====== Records for processing

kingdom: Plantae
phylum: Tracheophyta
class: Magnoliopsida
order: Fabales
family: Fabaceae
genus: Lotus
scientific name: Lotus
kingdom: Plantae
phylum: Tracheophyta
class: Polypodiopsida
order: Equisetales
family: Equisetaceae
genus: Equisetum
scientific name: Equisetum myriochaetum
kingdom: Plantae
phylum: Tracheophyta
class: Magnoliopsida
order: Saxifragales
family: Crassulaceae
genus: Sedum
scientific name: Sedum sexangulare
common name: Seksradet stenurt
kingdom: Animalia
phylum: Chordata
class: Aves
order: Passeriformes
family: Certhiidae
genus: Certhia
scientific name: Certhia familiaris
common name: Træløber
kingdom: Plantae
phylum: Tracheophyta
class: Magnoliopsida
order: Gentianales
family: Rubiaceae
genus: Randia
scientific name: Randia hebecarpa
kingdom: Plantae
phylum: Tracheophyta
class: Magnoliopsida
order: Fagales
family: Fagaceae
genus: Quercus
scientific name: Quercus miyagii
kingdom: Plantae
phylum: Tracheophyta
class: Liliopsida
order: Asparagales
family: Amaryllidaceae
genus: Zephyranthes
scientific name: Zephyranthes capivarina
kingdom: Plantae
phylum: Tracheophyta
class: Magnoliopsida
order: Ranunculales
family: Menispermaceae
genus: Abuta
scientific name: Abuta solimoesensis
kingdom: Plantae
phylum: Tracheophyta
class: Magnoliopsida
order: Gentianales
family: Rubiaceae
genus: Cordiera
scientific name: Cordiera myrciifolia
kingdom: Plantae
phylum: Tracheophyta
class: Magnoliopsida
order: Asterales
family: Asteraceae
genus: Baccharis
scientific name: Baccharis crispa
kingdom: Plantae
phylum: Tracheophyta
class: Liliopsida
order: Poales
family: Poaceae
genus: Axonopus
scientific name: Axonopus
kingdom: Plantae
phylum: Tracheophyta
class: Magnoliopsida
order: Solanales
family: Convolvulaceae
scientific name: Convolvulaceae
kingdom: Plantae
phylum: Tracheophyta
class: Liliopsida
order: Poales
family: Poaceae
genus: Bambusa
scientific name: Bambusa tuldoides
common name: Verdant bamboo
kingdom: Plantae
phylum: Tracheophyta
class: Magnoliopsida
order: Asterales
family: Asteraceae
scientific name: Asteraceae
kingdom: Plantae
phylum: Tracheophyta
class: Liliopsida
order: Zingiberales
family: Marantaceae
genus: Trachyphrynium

============

Reproduce every line of the listing above, word for word and in the same order.

kingdom: Plantae
phylum: Tracheophyta
class: Magnoliopsida
order: Fabales
family: Fabaceae
genus: Lotus
scientific name: Lotus
kingdom: Plantae
phylum: Tracheophyta
class: Polypodiopsida
order: Equisetales
family: Equisetaceae
genus: Equisetum
scientific name: Equisetum myriochaetum
kingdom: Plantae
phylum: Tracheophyta
class: Magnoliopsida
order: Saxifragales
family: Crassulaceae
genus: Sedum
scientific name: Sedum sexangulare
common name: Seksradet stenurt
kingdom: Animalia
phylum: Chordata
class: Aves
order: Passeriformes
family: Certhiidae
genus: Certhia
scientific name: Certhia familiaris
common name: Træløber
kingdom: Plantae
phylum: Tracheophyta
class: Magnoliopsida
order: Gentianales
family: Rubiaceae
genus: Randia
scientific name: Randia hebecarpa
kingdom: Plantae
phylum: Tracheophyta
class: Magnoliopsida
order: Fagales
family: Fagaceae
genus: Quercus
scientific name: Quercus miyagii
kingdom: Plantae
phylum: Tracheophyta
class: Liliopsida
order: Asparagales
family: Amaryllidaceae
genus: Zephyranthes
scientific name: Zephyranthes capivarina
kingdom: Plantae
phylum: Tracheophyta
class: Magnoliopsida
order: Ranunculales
family: Menispermaceae
genus: Abuta
scientific name: Abuta solimoesensis
kingdom: Plantae
phylum: Tracheophyta
class: Magnoliopsida
order: Gentianales
family: Rubiaceae
genus: Cordiera
scientific name: Cordiera myrciifolia
kingdom: Plantae
phylum: Tracheophyta
class: Magnoliopsida
order: Asterales
family: Asteraceae
genus: Baccharis
scientific name: Baccharis crispa
kingdom: Plantae
phylum: Tracheophyta
class: Liliopsida
order: Poales
family: Poaceae
genus: Axonopus
scientific name: Axonopus
kingdom: Plantae
phylum: Tracheophyta
class: Magnoliopsida
order: Solanales
family: Convolvulaceae
scientific name: Convolvulaceae
kingdom: Plantae
phylum: Tracheophyta
class: Liliopsida
order: Poales
family: Poaceae
genus: Bambusa
scientific name: Bambusa tuldoides
common name: Verdant bamboo
kingdom: Plantae
phylum: Tracheophyta
class: Magnoliopsida
order: Asterales
family: Asteraceae
scientific name: Asteraceae
kingdom: Plantae
phylum: Tracheophyta
class: Liliopsida
order: Zingiberales
family: Marantaceae
genus: Trachyphrynium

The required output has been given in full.